:: Entries taken from a collection ::
[Start of Attachment]
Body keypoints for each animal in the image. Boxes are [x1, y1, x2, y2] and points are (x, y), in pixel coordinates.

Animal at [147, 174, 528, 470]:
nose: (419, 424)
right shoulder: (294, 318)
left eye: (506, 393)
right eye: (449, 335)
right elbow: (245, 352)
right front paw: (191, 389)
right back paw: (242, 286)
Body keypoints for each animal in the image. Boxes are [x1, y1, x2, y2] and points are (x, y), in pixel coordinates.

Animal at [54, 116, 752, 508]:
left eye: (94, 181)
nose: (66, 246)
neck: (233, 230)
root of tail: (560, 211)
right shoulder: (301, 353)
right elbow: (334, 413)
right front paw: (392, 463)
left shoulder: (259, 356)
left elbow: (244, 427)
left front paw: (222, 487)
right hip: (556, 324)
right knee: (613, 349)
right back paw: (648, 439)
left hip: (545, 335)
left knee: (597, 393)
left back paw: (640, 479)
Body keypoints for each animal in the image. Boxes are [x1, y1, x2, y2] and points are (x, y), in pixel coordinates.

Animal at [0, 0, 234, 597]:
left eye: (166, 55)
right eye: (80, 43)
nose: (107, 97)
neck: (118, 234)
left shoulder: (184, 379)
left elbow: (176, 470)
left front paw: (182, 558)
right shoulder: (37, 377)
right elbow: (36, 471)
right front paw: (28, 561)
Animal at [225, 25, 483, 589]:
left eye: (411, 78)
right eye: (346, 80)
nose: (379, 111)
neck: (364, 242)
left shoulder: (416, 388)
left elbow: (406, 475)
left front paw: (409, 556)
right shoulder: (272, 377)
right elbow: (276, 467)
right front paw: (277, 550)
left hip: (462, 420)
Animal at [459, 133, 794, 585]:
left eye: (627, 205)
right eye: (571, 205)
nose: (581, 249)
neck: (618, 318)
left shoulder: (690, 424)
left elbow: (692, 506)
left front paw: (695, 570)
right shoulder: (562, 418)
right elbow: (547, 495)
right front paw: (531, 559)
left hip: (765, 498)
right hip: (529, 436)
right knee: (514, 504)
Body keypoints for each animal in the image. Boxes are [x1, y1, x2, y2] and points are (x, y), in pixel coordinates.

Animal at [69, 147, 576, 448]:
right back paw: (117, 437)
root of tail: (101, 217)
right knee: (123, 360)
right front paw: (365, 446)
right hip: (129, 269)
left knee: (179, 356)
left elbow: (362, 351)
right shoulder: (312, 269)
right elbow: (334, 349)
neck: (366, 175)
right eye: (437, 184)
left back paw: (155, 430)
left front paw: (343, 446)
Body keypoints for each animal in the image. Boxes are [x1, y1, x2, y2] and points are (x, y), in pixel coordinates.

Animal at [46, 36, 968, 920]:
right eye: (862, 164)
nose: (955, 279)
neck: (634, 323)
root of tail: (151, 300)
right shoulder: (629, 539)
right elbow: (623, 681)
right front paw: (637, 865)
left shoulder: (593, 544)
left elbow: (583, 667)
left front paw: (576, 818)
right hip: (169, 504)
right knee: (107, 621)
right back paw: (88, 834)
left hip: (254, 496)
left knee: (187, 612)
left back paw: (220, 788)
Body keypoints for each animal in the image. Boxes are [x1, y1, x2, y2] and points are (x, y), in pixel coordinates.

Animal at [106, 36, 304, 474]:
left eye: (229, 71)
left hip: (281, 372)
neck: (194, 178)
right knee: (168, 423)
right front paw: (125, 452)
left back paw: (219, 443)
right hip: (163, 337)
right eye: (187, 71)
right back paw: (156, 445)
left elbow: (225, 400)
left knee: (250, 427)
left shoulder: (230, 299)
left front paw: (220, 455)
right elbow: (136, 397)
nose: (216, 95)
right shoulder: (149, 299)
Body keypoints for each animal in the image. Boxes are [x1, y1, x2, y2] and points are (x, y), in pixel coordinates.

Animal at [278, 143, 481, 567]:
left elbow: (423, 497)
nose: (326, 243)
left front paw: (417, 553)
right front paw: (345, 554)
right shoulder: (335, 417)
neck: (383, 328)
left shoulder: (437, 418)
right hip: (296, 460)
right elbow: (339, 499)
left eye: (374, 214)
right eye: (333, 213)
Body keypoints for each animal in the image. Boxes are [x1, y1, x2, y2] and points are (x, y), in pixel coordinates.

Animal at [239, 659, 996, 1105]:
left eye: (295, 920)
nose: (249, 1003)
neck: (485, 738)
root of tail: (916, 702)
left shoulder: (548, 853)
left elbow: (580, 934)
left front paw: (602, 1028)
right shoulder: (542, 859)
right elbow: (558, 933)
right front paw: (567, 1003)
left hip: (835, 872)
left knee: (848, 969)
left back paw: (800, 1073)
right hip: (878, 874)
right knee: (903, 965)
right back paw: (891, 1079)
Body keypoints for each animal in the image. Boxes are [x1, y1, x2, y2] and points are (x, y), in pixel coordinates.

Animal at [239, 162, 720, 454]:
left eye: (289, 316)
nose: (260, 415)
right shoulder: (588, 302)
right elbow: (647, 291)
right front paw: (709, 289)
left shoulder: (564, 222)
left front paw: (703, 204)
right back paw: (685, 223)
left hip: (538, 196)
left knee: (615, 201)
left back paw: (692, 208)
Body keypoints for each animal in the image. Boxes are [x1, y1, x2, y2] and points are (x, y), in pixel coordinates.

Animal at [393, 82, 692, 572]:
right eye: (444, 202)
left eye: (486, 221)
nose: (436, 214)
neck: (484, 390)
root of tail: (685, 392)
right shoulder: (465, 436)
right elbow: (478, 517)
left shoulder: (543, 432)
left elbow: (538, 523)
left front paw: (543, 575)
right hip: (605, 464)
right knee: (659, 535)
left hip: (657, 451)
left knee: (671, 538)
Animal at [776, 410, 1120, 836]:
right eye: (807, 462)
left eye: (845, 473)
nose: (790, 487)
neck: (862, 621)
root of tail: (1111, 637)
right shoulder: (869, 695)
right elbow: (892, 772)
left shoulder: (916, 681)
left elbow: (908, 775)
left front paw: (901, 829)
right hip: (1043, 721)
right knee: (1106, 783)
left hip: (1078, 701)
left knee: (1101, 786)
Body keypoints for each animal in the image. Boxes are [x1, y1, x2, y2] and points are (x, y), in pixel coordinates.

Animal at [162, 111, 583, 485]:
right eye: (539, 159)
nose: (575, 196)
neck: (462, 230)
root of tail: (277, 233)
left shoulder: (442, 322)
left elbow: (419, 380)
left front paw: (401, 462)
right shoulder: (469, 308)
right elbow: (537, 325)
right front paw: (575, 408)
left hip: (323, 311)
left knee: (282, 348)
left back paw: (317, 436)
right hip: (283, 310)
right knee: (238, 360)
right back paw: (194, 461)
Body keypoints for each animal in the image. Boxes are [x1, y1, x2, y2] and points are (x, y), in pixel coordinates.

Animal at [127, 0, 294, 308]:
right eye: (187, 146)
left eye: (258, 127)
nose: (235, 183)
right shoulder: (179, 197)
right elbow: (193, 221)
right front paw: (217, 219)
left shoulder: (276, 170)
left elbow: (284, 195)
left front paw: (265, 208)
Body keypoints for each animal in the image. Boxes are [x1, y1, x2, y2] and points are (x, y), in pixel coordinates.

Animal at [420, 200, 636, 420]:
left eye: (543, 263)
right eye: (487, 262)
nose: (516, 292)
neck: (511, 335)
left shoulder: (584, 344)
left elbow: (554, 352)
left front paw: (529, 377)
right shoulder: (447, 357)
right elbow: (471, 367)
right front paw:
[End of Attachment]
What you write should match, character for character, the lines from the one with "left knee: (282, 348)" to the end of the data, both included.

:: EXPECTED OUTPUT ::
left knee: (282, 348)
left back paw: (317, 436)
right hip: (283, 310)
right knee: (238, 360)
right back paw: (194, 461)
Body keypoints for each animal in the image. Boxes are [x1, y1, x2, y2] and points are (x, y), in pixel coordinates.

Animal at [127, 0, 294, 308]:
right eye: (187, 146)
left eye: (258, 127)
nose: (235, 183)
right shoulder: (179, 197)
right elbow: (193, 221)
right front paw: (217, 219)
left shoulder: (276, 170)
left elbow: (284, 195)
left front paw: (265, 208)
Body keypoints for each animal in the image. Boxes are [x1, y1, x2, y2] and points are (x, y), in pixel coordinates.

Animal at [420, 200, 636, 420]:
left eye: (543, 263)
right eye: (487, 262)
nose: (516, 292)
neck: (511, 335)
left shoulder: (584, 344)
left elbow: (554, 352)
left front paw: (529, 377)
right shoulder: (447, 357)
right elbow: (471, 367)
right front paw:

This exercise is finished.